──────── Data records ────────
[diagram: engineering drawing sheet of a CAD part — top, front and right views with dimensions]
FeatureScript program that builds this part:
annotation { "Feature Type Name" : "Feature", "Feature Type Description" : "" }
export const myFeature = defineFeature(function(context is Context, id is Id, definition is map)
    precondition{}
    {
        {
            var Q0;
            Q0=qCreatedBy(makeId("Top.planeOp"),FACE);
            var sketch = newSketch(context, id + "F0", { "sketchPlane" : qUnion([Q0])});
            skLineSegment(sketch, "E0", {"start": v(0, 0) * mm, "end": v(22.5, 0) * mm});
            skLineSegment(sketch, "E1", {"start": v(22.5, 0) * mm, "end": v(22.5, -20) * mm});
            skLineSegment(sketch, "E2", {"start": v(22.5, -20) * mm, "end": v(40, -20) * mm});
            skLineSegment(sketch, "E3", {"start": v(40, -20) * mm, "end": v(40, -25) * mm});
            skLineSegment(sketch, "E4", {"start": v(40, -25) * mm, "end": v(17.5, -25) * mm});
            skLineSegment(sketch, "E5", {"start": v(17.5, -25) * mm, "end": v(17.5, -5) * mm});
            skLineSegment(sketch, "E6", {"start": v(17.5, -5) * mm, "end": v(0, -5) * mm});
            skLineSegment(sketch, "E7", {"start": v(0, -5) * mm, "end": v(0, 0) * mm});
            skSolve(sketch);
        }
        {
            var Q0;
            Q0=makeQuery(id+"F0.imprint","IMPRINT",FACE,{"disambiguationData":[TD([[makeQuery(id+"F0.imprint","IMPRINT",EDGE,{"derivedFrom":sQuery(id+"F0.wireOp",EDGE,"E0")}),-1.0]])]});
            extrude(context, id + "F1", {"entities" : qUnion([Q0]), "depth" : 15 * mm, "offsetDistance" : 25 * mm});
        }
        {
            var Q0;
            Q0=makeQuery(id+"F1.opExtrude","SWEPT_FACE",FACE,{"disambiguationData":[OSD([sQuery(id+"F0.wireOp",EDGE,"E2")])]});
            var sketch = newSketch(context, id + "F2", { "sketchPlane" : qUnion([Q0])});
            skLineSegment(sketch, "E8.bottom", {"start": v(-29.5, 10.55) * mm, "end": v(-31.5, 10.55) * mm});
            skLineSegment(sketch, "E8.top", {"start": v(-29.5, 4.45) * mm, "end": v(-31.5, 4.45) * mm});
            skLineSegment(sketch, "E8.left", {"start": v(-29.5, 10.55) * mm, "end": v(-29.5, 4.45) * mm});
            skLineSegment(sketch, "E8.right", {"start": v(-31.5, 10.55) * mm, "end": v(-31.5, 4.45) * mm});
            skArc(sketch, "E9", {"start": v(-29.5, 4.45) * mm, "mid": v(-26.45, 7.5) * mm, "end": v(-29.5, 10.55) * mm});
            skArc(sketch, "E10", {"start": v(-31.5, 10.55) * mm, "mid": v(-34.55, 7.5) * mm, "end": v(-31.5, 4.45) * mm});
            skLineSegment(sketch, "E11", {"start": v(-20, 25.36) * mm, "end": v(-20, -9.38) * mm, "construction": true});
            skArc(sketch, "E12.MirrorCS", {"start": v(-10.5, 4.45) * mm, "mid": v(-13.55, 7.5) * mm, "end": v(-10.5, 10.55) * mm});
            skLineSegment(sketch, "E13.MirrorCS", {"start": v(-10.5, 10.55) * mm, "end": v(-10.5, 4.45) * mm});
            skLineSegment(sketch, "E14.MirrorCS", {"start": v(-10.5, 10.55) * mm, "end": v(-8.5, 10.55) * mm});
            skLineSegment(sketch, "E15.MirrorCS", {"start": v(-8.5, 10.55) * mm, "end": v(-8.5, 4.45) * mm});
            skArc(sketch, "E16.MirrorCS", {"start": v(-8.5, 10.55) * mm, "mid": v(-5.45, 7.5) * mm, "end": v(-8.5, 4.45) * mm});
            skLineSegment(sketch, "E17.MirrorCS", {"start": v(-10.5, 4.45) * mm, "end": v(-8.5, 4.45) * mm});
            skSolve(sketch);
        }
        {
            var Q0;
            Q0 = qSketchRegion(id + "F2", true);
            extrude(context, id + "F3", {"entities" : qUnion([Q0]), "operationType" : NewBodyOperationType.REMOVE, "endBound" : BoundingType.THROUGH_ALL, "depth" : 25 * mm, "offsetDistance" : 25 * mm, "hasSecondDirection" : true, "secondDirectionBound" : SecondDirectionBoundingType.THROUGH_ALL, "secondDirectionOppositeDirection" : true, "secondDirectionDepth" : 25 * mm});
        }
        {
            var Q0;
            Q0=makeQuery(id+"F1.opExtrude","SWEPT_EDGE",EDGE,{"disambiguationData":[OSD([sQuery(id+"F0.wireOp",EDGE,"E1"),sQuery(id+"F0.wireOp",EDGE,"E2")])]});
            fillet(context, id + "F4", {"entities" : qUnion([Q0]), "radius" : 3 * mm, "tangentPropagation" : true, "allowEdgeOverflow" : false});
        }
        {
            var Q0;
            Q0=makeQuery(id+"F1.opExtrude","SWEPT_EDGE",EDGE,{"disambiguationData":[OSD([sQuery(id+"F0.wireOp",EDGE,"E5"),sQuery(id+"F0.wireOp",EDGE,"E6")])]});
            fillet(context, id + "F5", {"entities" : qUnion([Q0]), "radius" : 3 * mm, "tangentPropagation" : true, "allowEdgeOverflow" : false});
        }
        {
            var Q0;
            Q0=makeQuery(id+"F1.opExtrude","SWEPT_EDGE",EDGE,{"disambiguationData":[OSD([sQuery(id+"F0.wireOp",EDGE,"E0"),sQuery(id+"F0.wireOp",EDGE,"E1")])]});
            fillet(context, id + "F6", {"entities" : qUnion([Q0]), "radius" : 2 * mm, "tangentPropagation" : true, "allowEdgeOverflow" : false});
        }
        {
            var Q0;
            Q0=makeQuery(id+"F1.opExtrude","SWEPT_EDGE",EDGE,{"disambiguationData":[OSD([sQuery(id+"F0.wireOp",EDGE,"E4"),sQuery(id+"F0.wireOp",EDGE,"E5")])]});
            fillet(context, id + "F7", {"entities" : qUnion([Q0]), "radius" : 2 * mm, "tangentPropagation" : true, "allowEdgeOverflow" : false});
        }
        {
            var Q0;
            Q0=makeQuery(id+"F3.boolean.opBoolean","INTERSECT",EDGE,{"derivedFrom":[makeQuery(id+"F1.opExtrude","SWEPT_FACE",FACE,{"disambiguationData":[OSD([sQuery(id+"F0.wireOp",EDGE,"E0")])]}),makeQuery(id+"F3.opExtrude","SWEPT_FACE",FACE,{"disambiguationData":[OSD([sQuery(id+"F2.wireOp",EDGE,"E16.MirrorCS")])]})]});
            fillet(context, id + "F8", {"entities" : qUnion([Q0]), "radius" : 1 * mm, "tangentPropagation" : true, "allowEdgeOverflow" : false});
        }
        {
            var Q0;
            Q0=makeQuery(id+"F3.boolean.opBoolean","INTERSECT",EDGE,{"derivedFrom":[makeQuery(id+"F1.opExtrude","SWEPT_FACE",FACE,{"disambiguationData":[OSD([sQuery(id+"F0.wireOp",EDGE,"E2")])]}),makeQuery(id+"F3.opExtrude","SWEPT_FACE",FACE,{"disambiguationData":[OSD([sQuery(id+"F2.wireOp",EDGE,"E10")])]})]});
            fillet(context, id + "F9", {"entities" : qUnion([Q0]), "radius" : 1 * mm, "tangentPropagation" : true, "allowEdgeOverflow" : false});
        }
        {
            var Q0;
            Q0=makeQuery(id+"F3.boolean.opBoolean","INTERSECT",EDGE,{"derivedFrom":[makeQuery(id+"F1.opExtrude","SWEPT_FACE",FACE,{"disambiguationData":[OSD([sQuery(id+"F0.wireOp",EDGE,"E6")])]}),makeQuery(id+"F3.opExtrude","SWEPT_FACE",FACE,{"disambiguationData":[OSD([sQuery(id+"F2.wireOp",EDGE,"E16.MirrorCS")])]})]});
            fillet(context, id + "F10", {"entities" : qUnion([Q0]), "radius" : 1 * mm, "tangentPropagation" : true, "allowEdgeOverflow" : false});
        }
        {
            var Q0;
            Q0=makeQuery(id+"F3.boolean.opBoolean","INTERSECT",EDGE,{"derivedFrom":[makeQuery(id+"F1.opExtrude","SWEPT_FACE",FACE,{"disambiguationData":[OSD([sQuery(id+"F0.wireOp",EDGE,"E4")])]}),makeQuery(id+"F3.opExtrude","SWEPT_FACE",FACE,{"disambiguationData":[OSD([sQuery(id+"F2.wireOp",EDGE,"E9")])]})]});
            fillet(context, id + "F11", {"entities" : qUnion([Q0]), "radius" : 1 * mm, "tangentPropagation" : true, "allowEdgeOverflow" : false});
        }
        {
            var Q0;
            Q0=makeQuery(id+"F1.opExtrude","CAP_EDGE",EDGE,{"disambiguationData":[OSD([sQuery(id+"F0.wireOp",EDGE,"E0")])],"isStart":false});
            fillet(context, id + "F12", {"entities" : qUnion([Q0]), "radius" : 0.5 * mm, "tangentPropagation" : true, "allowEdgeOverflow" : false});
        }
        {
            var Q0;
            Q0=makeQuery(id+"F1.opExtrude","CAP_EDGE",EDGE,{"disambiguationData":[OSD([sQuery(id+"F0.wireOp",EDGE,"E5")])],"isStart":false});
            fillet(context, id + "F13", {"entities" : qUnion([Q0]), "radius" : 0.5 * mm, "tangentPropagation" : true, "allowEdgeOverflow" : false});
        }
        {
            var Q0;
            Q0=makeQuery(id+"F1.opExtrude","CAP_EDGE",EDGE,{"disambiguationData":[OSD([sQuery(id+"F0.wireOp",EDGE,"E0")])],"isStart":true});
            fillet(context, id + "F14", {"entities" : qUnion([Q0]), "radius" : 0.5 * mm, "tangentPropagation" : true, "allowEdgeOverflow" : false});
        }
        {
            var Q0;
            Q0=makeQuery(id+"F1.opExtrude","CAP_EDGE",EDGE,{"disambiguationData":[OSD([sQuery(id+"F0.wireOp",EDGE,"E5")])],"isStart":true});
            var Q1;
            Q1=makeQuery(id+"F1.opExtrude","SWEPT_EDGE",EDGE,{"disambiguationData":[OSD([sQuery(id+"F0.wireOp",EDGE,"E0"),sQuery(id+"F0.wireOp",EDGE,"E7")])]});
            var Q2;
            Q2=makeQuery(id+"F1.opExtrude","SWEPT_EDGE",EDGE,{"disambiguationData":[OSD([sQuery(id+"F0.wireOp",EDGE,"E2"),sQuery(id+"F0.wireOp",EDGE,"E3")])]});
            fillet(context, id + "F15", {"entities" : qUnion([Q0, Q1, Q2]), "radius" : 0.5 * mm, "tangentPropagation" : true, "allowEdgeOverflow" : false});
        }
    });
────────
Exercise =>
Please count the lines in the material above that contain the string "part", treating uppercase and lowercase as different. Reply with the number alone.

Worked solution =>
2